McCain USA actively participates in the McCain Global New Variety Development work-stream and remains committed to new variety expansion. Our current strategy will see the percentage of total raw material supplied by new or non-standard varieties increase from 12.5% in crop ’08 to approximately 23% in crop ’11.

Extension work with our grower community of total crop management and good agricultural practices is another area in which the US Agricultural team invests heavily. Focus areas include:

  • Proper crop rotation: key to any agriculture sustainability program, we promote, at minimum, a three-year rotation with our growers. Including crops that do not support a potato pest’s lifecycle, like Alfalfa or Clover, in the rotation will lessen the need for chemical pest control in future potato crops. Additionally, such rotational crops can provide natural nitrogen to the soil lessening the application of chemical fertilizers and increasing much needed organic matter for soil building. A healthy soil will retain water and nutrients more efficiently, ensuring they are available for the plant as needed.

  • Integrated Pest Management (IPM): over the past 30 years use of IPM practices has become standard practice within the potato industry and we continue to promote this important management tool with our growers.

  • Another area of focus is promotion of new pesticide chemistries that are: pest target specific, require less active ingredient per acre, have increased efficacy and reduced human and/or non-target risk.

Storage Management

Growing and harvesting a healthy crop is very important, but ensuring quality is maintained during storage is an essential component of any grower’s overall crop management program as well. The US Agricultural team partners with our growers to develop season and grower specific management plans to maximize quality and minimize storage shrink. Over the past two years, ventilation systems in six Maine company-owned storage facilities have been fitted with variable frequency drives (VFDs). This not only optimizes air flow for less shrink, but also lessens the energy consumption necessary to store the crop. We estimate that through the use of VFDs, company electricity use has been decreased by approximately 375,000 Kilowatts annually.

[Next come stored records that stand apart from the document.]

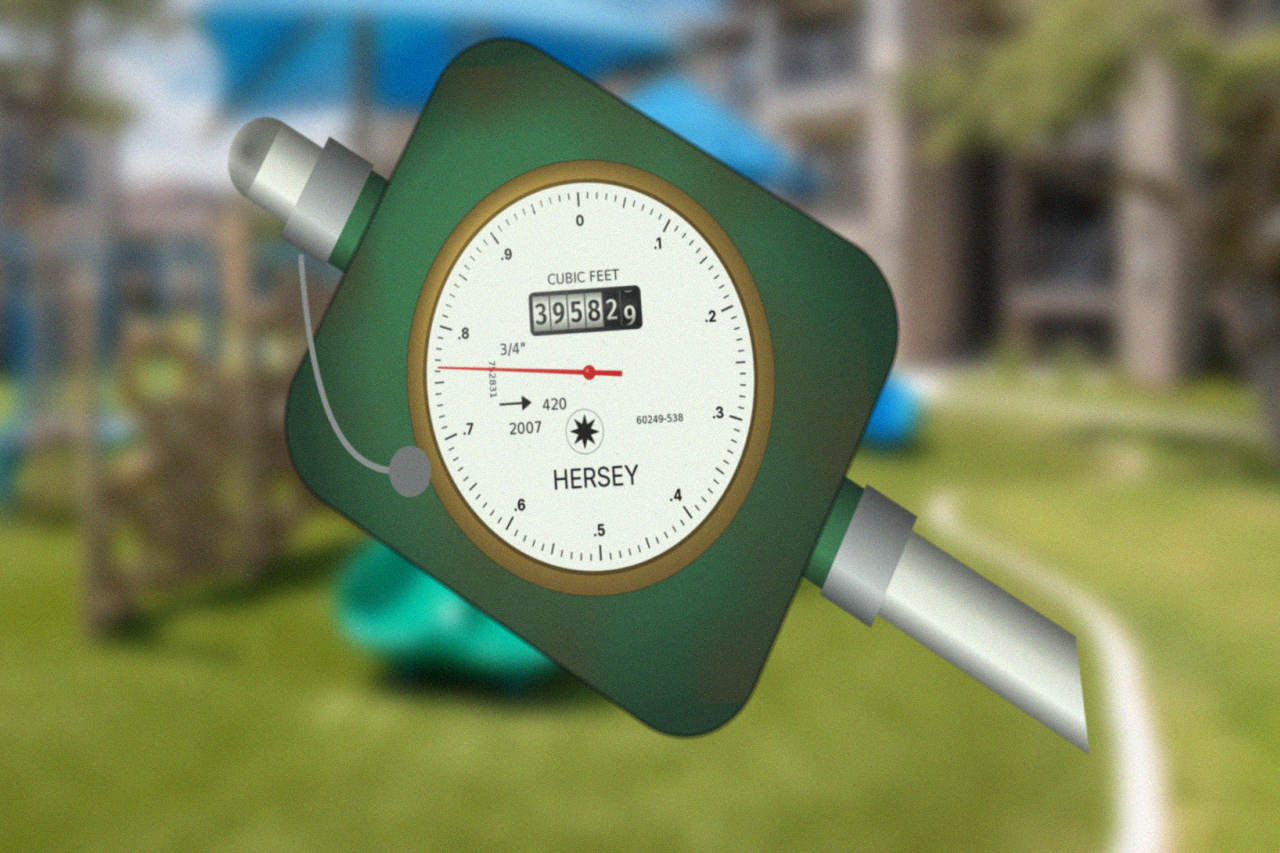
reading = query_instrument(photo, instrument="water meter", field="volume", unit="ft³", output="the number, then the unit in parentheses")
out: 395828.76 (ft³)
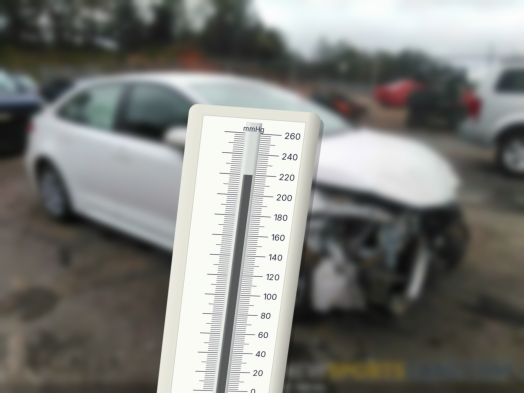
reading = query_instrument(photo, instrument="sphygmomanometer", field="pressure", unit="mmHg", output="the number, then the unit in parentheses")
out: 220 (mmHg)
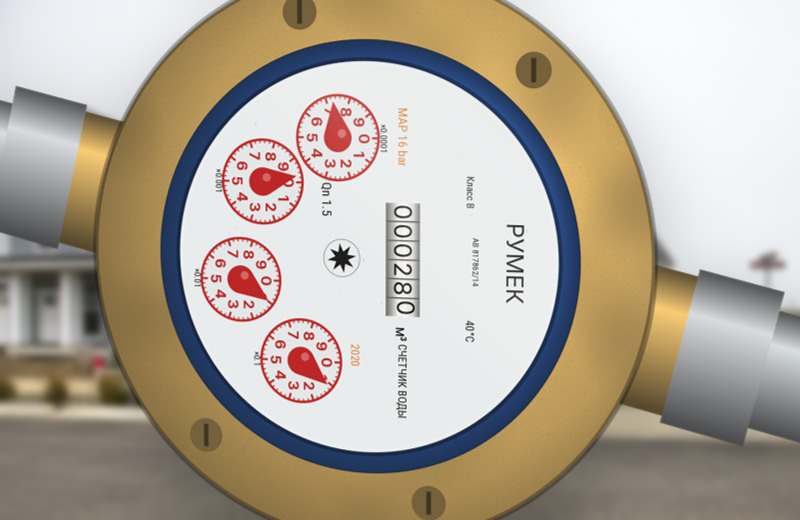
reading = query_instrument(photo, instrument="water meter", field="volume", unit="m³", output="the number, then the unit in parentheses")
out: 280.1097 (m³)
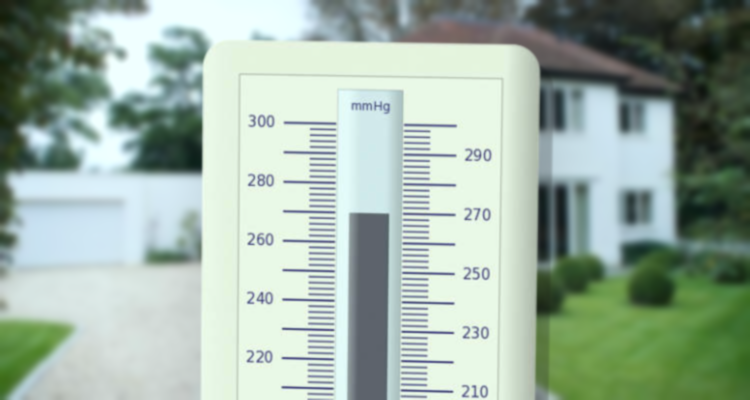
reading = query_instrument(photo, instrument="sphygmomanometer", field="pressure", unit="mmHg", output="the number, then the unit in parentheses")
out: 270 (mmHg)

Non-standard Nutrient Sources

In Maine, more than 18% of our grower base use wood ash to meet some of their land application needs. Managed properly, wood ash can be a more sustainable and cost effective alternative to lime and potash. In Idaho, McCain is involved in a cooperative study with the Idaho Potato Commission and the University of Idaho relating to the use of manure as a nutrient source on potato land during non-potato years. We will continue to monitor these and other nutrient sourcing alternatives and promote as appropriate.

Looking beyond crop management, other focus areas can assist in lessening our overall environmental footprint. Consider that delivering potatoes to our facilities requires upwards of 60,000 trucks annually. Working with our transport partners in Burley, as an example, conversion to lightweight equipment enabled payload increases and the elimination of an equivalent 91,000 transport miles. Continued work with our transport and grower partners, as well as ongoing review of each facilities supply radius are other examples of strategies the McCain Foods USA Agricultural team will incorporate in our Agricultural Sustainability program.